Why? Because when the law was enacted in 2001, there wasn’t enough government support to pass a bill with continued estate tax repeal. Therefore, Congress passed a bill with this “sunset” provision in order to get it passed, in the hopes it would become permanent in future years. Therefore, on January 1, 2011, the estate tax is reinstated, but reverts back to 2001 law where the exemption was $1,000,000 per person and the top estate tax rate was 55 percent.

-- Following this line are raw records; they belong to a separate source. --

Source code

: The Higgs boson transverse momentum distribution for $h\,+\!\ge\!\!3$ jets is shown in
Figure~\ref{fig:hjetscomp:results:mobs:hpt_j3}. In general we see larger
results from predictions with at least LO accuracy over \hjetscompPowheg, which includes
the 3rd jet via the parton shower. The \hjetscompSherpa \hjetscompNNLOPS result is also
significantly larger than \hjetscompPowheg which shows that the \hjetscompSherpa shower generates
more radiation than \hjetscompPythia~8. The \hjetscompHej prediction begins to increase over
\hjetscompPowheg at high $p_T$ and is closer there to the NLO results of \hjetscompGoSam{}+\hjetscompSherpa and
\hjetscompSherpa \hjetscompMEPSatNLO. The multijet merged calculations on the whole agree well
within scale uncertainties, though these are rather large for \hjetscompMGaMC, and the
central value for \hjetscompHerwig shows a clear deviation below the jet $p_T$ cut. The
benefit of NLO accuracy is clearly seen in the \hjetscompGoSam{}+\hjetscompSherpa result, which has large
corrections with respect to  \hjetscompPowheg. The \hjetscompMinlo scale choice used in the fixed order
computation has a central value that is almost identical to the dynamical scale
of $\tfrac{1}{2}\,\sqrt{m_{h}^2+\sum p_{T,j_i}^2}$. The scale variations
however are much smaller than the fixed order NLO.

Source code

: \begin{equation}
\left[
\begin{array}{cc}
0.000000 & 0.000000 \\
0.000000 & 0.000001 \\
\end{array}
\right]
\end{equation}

Although many estate planning professionals working in this area have made predictions regarding what will happen with the estate tax, the consensus is that during 2009, there will be some type of permanent legislation enacted.
Possible Changes in 2009
Instead of a full repeal of the estate tax, many professionals are predicting the exemption will be locked in anywhere from $2,000,000 to $5,000,000. (The amount will vary depending upon the outcome of the November election.) Some forecast that the current maximum estate tax rate of 45 percent will decline, even saying that it has the potential to be tied into the capital gains rate. However, because of the current economic climate, it’s unlikely that, if it does fall, it will fall much below the top individual rate.
Other potential changes include (1) reverting to a unified system between the estate and gift tax systems and (2) “portability” or utilization of the exemption amounts upon the second death rather than per person. Up until 2004, the estate tax system and gift tax system were unified, meaning that the exemption amount could be used either during your lifetime, or upon your death. Today this isn’t the case. During 2008, a person can choose to use up to $1,000,000 of their exemption during their lifetime, but the remaining $1,000,000 must stay intact until their death. Reinstating the unified system would be beneficial to many, as it would allow individuals to give more to their heirs during their lifetime without gift tax consequences
The second item, portability, would be a huge win for taxpayers. Because the current exemption amount is “per-person” versus “per-couple,” careful planning is necessary in order to make sure that each spouse has enough assets titled in his or her own revocable living trusts to fully use the exemption amount. This can be difficult for some clients, because there may not be optimal assets to assign to their trusts (such as a closely held company with buy-sell agreements, tax deferred accounts, etc.). Portability would simplify this process significantly.
What Can You Do?
Draft an estate plan. This would include a will, revocable living trust, medical or health care patient advocate, and power of attorney.
Review your documents. Your documents should be reviewed every 3–5 years or after significant life events, such as retirement or a death in the family, to determine if the provisions within them still make sense.
Review the titling of your assets. If you’re single, ensure that non-beneficiary designated assets are properly titled in your revocable living trust in order to avoid probate. If you’re married, review titling to make sure that you’re not only avoiding probate, but also that your assets are divided between you and your spouse to maximize each of your estate exemption amounts, minimizing the amount of estate taxes upon the second death.
Consider estate tax. Will you have estate tax due upon your death or upon the second death of you and your spouse? If so, determine if there’s enough liquidity in your estate to pay this tax, which is due nine months after death. This is important, as you don’t want to put your family or trustee in a situation to hold a “fire sale” of your assets in order to pay the taxes due.